What is expected:
Every record must be repeated exactly, with no omission.
*** Given data ***
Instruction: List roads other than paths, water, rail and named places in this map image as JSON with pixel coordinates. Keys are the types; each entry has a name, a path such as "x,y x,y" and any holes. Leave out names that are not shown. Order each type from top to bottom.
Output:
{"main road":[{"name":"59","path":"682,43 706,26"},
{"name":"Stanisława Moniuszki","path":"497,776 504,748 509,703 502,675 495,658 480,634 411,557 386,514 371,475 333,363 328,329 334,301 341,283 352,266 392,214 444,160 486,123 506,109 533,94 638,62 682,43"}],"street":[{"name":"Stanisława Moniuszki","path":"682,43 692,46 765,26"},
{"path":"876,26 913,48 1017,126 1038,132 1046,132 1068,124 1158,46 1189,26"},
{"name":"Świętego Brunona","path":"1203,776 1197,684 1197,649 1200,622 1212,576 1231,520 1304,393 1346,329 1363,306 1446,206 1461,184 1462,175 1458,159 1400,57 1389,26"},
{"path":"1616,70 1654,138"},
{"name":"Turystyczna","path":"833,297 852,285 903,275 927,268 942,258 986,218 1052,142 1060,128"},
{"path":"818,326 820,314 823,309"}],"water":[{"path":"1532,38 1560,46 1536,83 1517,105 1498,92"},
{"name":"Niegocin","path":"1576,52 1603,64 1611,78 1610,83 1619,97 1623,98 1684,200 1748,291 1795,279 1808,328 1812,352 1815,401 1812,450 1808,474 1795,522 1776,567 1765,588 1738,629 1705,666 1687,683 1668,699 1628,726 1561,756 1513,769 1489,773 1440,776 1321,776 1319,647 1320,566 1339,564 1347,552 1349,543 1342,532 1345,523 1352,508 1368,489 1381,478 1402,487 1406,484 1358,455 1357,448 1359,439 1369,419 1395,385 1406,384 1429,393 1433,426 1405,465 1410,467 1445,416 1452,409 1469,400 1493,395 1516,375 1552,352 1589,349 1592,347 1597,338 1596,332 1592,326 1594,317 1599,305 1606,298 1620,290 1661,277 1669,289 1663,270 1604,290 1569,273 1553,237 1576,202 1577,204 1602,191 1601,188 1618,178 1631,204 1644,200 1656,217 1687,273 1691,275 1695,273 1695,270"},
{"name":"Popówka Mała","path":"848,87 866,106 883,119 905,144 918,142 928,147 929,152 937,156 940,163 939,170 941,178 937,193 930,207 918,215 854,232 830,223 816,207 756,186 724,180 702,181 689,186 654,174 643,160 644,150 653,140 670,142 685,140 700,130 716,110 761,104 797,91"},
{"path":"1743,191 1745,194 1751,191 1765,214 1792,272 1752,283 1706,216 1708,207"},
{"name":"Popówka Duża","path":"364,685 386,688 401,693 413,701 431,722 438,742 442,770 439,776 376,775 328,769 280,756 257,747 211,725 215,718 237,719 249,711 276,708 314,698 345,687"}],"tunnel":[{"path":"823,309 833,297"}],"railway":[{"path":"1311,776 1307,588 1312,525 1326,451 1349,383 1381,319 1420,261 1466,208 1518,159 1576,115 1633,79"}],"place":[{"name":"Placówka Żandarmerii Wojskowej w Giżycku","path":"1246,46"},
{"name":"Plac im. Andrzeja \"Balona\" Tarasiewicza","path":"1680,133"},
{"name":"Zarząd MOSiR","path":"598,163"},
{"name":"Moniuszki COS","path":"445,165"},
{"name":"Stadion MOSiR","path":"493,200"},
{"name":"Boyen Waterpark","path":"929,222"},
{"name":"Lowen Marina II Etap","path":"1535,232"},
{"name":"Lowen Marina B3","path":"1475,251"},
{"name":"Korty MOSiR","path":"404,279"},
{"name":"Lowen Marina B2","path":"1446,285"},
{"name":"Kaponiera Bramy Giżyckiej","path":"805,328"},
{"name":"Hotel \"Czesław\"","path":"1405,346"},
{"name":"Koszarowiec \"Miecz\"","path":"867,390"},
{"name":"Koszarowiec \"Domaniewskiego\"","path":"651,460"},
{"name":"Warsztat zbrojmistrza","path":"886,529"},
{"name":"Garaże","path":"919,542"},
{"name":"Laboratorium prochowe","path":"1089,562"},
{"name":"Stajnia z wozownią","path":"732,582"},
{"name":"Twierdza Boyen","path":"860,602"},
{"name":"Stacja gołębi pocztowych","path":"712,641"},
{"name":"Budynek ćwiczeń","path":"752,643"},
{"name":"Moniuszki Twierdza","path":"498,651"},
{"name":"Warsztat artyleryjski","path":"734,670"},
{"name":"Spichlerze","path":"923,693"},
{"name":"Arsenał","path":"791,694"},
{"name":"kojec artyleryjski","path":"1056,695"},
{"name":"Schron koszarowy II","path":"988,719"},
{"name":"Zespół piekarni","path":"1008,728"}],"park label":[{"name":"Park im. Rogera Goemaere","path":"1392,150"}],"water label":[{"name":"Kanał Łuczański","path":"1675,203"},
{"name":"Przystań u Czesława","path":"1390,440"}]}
*** End of Given data ***
Response to this task:
Instruction: List roads other than paths, water, rail and named places in this map image as JSON with pixel coordinates. Keys are the types; each entry has a name, a path such as "x,y x,y" and any holes. Leave out names that are not shown. Order each type from top to bottom.
Output:
{"main road":[{"name":"59","path":"682,43 706,26"},
{"name":"Stanisława Moniuszki","path":"497,776 504,748 509,703 502,675 495,658 480,634 411,557 386,514 371,475 333,363 328,329 334,301 341,283 352,266 392,214 444,160 486,123 506,109 533,94 638,62 682,43"}],"street":[{"name":"Stanisława Moniuszki","path":"682,43 692,46 765,26"},
{"path":"876,26 913,48 1017,126 1038,132 1046,132 1068,124 1158,46 1189,26"},
{"name":"Świętego Brunona","path":"1203,776 1197,684 1197,649 1200,622 1212,576 1231,520 1304,393 1346,329 1363,306 1446,206 1461,184 1462,175 1458,159 1400,57 1389,26"},
{"path":"1616,70 1654,138"},
{"name":"Turystyczna","path":"833,297 852,285 903,275 927,268 942,258 986,218 1052,142 1060,128"},
{"path":"818,326 820,314 823,309"}],"water":[{"path":"1532,38 1560,46 1536,83 1517,105 1498,92"},
{"name":"Niegocin","path":"1576,52 1603,64 1611,78 1610,83 1619,97 1623,98 1684,200 1748,291 1795,279 1808,328 1812,352 1815,401 1812,450 1808,474 1795,522 1776,567 1765,588 1738,629 1705,666 1687,683 1668,699 1628,726 1561,756 1513,769 1489,773 1440,776 1321,776 1319,647 1320,566 1339,564 1347,552 1349,543 1342,532 1345,523 1352,508 1368,489 1381,478 1402,487 1406,484 1358,455 1357,448 1359,439 1369,419 1395,385 1406,384 1429,393 1433,426 1405,465 1410,467 1445,416 1452,409 1469,400 1493,395 1516,375 1552,352 1589,349 1592,347 1597,338 1596,332 1592,326 1594,317 1599,305 1606,298 1620,290 1661,277 1669,289 1663,270 1604,290 1569,273 1553,237 1576,202 1577,204 1602,191 1601,188 1618,178 1631,204 1644,200 1656,217 1687,273 1691,275 1695,273 1695,270"},
{"name":"Popówka Mała","path":"848,87 866,106 883,119 905,144 918,142 928,147 929,152 937,156 940,163 939,170 941,178 937,193 930,207 918,215 854,232 830,223 816,207 756,186 724,180 702,181 689,186 654,174 643,160 644,150 653,140 670,142 685,140 700,130 716,110 761,104 797,91"},
{"path":"1743,191 1745,194 1751,191 1765,214 1792,272 1752,283 1706,216 1708,207"},
{"name":"Popówka Duża","path":"364,685 386,688 401,693 413,701 431,722 438,742 442,770 439,776 376,775 328,769 280,756 257,747 211,725 215,718 237,719 249,711 276,708 314,698 345,687"}],"tunnel":[{"path":"823,309 833,297"}],"railway":[{"path":"1311,776 1307,588 1312,525 1326,451 1349,383 1381,319 1420,261 1466,208 1518,159 1576,115 1633,79"}],"place":[{"name":"Placówka Żandarmerii Wojskowej w Giżycku","path":"1246,46"},
{"name":"Plac im. Andrzeja \"Balona\" Tarasiewicza","path":"1680,133"},
{"name":"Zarząd MOSiR","path":"598,163"},
{"name":"Moniuszki COS","path":"445,165"},
{"name":"Stadion MOSiR","path":"493,200"},
{"name":"Boyen Waterpark","path":"929,222"},
{"name":"Lowen Marina II Etap","path":"1535,232"},
{"name":"Lowen Marina B3","path":"1475,251"},
{"name":"Korty MOSiR","path":"404,279"},
{"name":"Lowen Marina B2","path":"1446,285"},
{"name":"Kaponiera Bramy Giżyckiej","path":"805,328"},
{"name":"Hotel \"Czesław\"","path":"1405,346"},
{"name":"Koszarowiec \"Miecz\"","path":"867,390"},
{"name":"Koszarowiec \"Domaniewskiego\"","path":"651,460"},
{"name":"Warsztat zbrojmistrza","path":"886,529"},
{"name":"Garaże","path":"919,542"},
{"name":"Laboratorium prochowe","path":"1089,562"},
{"name":"Stajnia z wozownią","path":"732,582"},
{"name":"Twierdza Boyen","path":"860,602"},
{"name":"Stacja gołębi pocztowych","path":"712,641"},
{"name":"Budynek ćwiczeń","path":"752,643"},
{"name":"Moniuszki Twierdza","path":"498,651"},
{"name":"Warsztat artyleryjski","path":"734,670"},
{"name":"Spichlerze","path":"923,693"},
{"name":"Arsenał","path":"791,694"},
{"name":"kojec artyleryjski","path":"1056,695"},
{"name":"Schron koszarowy II","path":"988,719"},
{"name":"Zespół piekarni","path":"1008,728"}],"park label":[{"name":"Park im. Rogera Goemaere","path":"1392,150"}],"water label":[{"name":"Kanał Łuczański","path":"1675,203"},
{"name":"Przystań u Czesława","path":"1390,440"}]}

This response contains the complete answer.